§ Task statement
Of the material below, only the lines from the line containing "(3,3'-diaminobenzidine) immunohistochemical staining" down to the line containing "positivity by immunohistochemistry" belong in the answer, written out exactly.

§ Data excerpt

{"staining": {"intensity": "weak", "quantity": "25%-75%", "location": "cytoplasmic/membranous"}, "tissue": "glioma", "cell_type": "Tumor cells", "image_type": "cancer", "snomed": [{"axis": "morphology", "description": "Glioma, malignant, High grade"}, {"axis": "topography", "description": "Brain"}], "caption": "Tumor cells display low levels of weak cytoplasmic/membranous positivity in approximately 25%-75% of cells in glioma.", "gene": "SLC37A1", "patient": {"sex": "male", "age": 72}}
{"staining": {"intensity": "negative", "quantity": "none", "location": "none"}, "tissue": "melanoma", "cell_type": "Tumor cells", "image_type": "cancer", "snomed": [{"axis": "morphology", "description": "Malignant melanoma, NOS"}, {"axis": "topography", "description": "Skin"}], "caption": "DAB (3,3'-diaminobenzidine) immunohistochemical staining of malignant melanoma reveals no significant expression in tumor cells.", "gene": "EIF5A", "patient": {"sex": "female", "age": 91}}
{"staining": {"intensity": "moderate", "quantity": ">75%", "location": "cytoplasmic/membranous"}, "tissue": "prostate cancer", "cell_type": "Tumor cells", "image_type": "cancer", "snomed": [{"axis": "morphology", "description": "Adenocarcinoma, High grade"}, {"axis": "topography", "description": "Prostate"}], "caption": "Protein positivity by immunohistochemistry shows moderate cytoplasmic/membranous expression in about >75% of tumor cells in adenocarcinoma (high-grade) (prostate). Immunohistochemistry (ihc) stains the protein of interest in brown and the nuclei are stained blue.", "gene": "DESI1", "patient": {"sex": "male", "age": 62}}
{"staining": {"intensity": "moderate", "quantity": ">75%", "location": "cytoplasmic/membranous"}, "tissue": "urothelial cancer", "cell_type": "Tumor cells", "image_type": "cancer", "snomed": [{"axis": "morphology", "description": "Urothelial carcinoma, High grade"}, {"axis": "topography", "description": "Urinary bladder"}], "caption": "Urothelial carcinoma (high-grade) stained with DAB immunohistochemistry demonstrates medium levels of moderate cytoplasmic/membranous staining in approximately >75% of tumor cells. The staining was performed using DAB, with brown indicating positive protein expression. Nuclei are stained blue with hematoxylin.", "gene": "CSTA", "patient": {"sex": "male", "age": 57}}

§ Expected answer
{"staining": {"intensity": "negative", "quantity": "none", "location": "none"}, "tissue": "melanoma", "cell_type": "Tumor cells", "image_type": "cancer", "snomed": [{"axis": "morphology", "description": "Malignant melanoma, NOS"}, {"axis": "topography", "description": "Skin"}], "caption": "DAB (3,3'-diaminobenzidine) immunohistochemical staining of malignant melanoma reveals no significant expression in tumor cells.", "gene": "EIF5A", "patient": {"sex": "female", "age": 91}}
{"staining": {"intensity": "moderate", "quantity": ">75%", "location": "cytoplasmic/membranous"}, "tissue": "prostate cancer", "cell_type": "Tumor cells", "image_type": "cancer", "snomed": [{"axis": "morphology", "description": "Adenocarcinoma, High grade"}, {"axis": "topography", "description": "Prostate"}], "caption": "Protein positivity by immunohistochemistry shows moderate cytoplasmic/membranous expression in about >75% of tumor cells in adenocarcinoma (high-grade) (prostate). Immunohistochemistry (ihc) stains the protein of interest in brown and the nuclei are stained blue.", "gene": "DESI1", "patient": {"sex": "male", "age": 62}}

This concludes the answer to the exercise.